IT won no Oscar – didn’t even receive a nomination. But, for my money, the film The Boy in the Striped Pyjamas is one of the finest ever made.

I’ve watched it twice. The second time, on BBC2 a fortnight ago, it lost none of its power, even though I knew the plot, with its heartbreaking denouement.

If anything, it gained in impact, not least through the evocation of the untrammelled joy of the German boy, Bruno, in simple pleasures of boyhood – running with outstretched arms to imitate a plane, dashing through a wood slashing at undergrowth with a stick. So innocent – and so much at odds with the sinister world into which he runs.

As you perhaps know, Bruno, son of the commandant of a wartime concentration camp, encounters a Jewish boy of the same age – he of the striped pyjamas – imprisoned in the camp.

Separated by the boundary fence, they nevertheless form a secret friendship, even playing draughts through the wire. But tragedy looms, linked to the camp’s dark purpose.

The climax is almost unbearable to watch, with a frantic search for Bruno, whose mother breaks down uncontrollably. This is the bitter fruit of racial prejudice and denial of our common humanity. And if the actress playing the mother didn’t deserve an Oscar, those playing the two boys did.

The film is prefaced by a quote from John Betjeman: “You and I are as much responsible for these Nazi torture camps as the Germans.”

This is so far from Betjeman’s usual beat that I determined to track it down. It comes in a batch of book reviews by Betjeman published in the Daily Herald newspaper in 1945.

One of the reviews is of Evelyn Waugh’s Brideshead Revisited. “As rich in characters as a Dickens novel,” says Betjeman. “The message is that worldly values are not worth having.” Very good.
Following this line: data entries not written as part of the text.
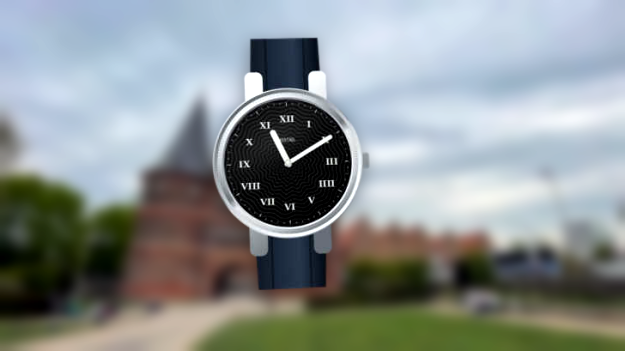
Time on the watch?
11:10
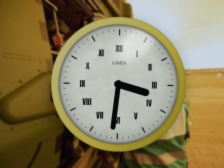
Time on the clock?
3:31
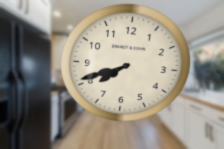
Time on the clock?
7:41
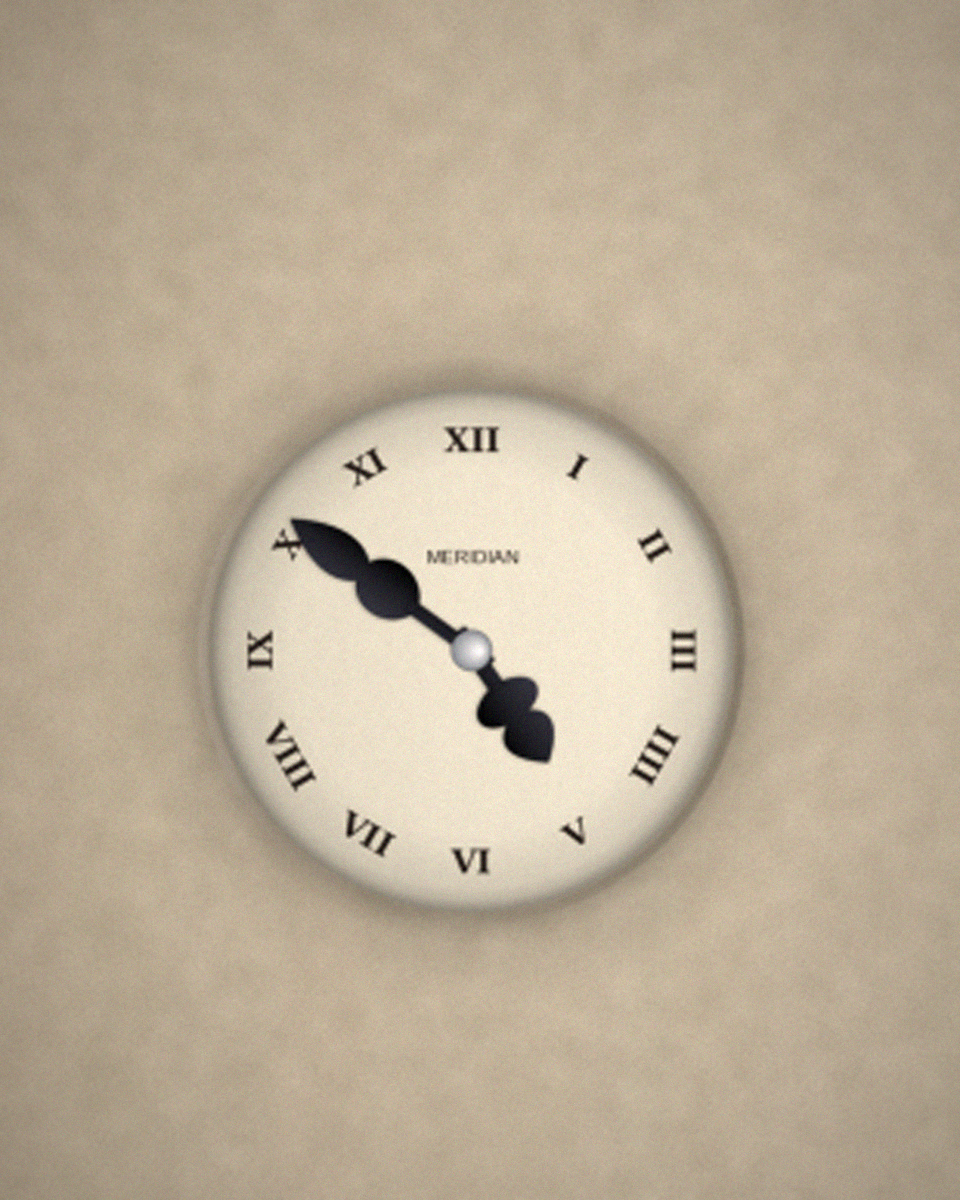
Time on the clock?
4:51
But the review that matters here is of a mere booklet (price 3d) titled What Buchenwald Really Means, by the publisher Victor Gollancz. The Betjeman quote is primarily the author’s, for Betjeman writes: “Mr Gollancz points out that you and I are as much responsible etc…”

But he continues: “We knew about the camps before the war. But whereas you and I could have protested without getting into trouble, Germans could not have done so without going to one of the camps themselves for speaking out against the Nazi Government.”
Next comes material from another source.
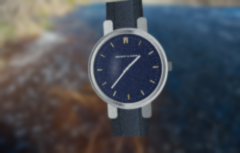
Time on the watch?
1:37
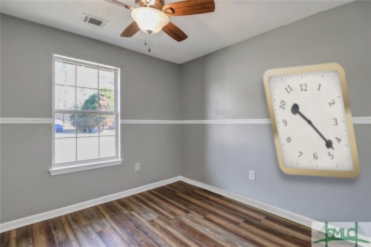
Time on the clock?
10:23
Since then, the universal call has been: Never again.

So what’s this? In Donetsk, worshippers emerging from the synagogue have been handed leaflets by masked men ordering “citizens of Jewish nationality” to register with the new pro-Russian administration, pay a fee and provide a list of their property and their “family composition.”

The new (pro-Russian) administration denies responsibility. Signalling the mind games that always bedevil any crisis like that in Ukraine, it claims the leaflet could be the work of the Kiev-based government, to discredit the pro-Russian cause.

But Donetsk’s rabbi, Pinchas Vishedski, says: “For us it doesn’t matter who made the leaflet. For us, the terrible fact is that someone made it.”

Yet he insists there is “no Jewish question” in Donetsk. “We are a piece of Donetsk. We are all together.” That’s what The Boy in the Striped Pyjamas unforgettably urges. Hope wants it to be true.